As it is becoming evident that climate change is one of the leading issues amongst voters this federal election, community groups have been seeking responses on environmental issues at candidates forums across Sydney. A tangible black and red Stop Adani theme dominated the audience at the recent “Meet the Candidates Forum” last month at the Alexandria Town Hall.

University of Sydney climate strike action group at the Meet the Candidates Forum in Sydney. Photo: Supplied

The event was organised by Alexandria Residents Action Group, REDWatch and Friends of Erskineville. The panel included the current member for the seat of Sydney, Tanya Plibersek; the Greens candidate, Matthew Thompson; and the Science Party candidate, Aaron Hammond.

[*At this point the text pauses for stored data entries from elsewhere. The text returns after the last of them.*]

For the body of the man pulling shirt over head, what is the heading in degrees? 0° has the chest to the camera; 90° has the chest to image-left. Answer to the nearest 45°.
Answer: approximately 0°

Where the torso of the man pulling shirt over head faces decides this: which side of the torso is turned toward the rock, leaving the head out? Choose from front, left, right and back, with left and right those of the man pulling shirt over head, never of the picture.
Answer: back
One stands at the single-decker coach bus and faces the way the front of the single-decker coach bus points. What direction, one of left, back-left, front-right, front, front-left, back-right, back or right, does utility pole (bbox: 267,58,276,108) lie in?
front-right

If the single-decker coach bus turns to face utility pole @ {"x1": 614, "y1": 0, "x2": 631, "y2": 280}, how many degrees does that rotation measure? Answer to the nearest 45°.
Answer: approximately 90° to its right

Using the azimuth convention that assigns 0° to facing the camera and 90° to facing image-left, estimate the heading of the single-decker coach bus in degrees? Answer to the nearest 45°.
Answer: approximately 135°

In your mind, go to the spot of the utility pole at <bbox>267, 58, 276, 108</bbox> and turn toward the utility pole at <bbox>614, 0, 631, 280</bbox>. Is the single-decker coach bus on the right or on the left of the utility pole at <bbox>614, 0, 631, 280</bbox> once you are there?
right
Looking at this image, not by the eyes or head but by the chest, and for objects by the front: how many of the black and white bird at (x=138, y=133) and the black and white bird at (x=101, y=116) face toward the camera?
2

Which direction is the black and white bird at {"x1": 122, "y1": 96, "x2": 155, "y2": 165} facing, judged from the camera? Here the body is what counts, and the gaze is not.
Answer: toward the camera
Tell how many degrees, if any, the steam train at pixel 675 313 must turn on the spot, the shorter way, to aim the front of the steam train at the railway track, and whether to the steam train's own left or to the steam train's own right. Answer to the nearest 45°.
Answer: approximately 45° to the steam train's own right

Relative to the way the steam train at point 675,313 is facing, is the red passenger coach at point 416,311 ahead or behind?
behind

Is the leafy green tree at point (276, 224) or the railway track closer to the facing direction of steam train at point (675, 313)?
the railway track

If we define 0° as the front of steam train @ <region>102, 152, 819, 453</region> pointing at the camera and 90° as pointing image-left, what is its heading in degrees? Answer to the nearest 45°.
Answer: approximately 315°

The Liberal Party candidate, Jacqui Munro, did not attend.

The leading issue of the evening was the climate crisis and the lack of action taken by the current government. Results from the pre-event survey showed that the proposed Adani Carmichael coal mine and related climate change issues were top of the list, making up nearly half of all total entries.

About 30 local residents wore Stop Adani T-shirts and held placards with the enduring red hexagonal logo during the talks. As questions were taken from the audience, members of the University of Sydney climate strike action group unfurled a banner demanding that the Labor party dump coal and commit to reviewing the Adani project.

“The Stop Adani movement has become a symbol for the fight to transition away from fossil fuels into renewable energy. It is clear that Sydney residents expect their politicians to match rhetoric with action, and not just say they care about climate change but to commit to keeping fossil fuels in the ground,” said Carrie Tsai, a local #StopAdani community organiser.

A 14-year-old school climate striker, Gus, voiced his concern about climate breakdown and what it meant for his future and asked why the Labor Party had not made a clear commitment to reviewing the Adani project since the majority of Australians were against it.

“Both the Greens and Science Party candidates made sense when they stated that they would move us quickly away from coal, oil and gas, but I was very disappointed with Ms Plibersek’s refusal to commit to reviewing the Adani coal mine. I feel that she is not listening to us young people whose futures will be wrecked by destructive projects like Adani,” said Gus after the event.

Another community member, David Tran, stated, “If Adani went ahead it will have terrible consequences on our climate and the Great Barrier Reef. The vast majority of Australians understand this, and I am heartened to see the strong community support against Adani at the candidates forum, and applaud young school strikers like Gus fighting for a better future.”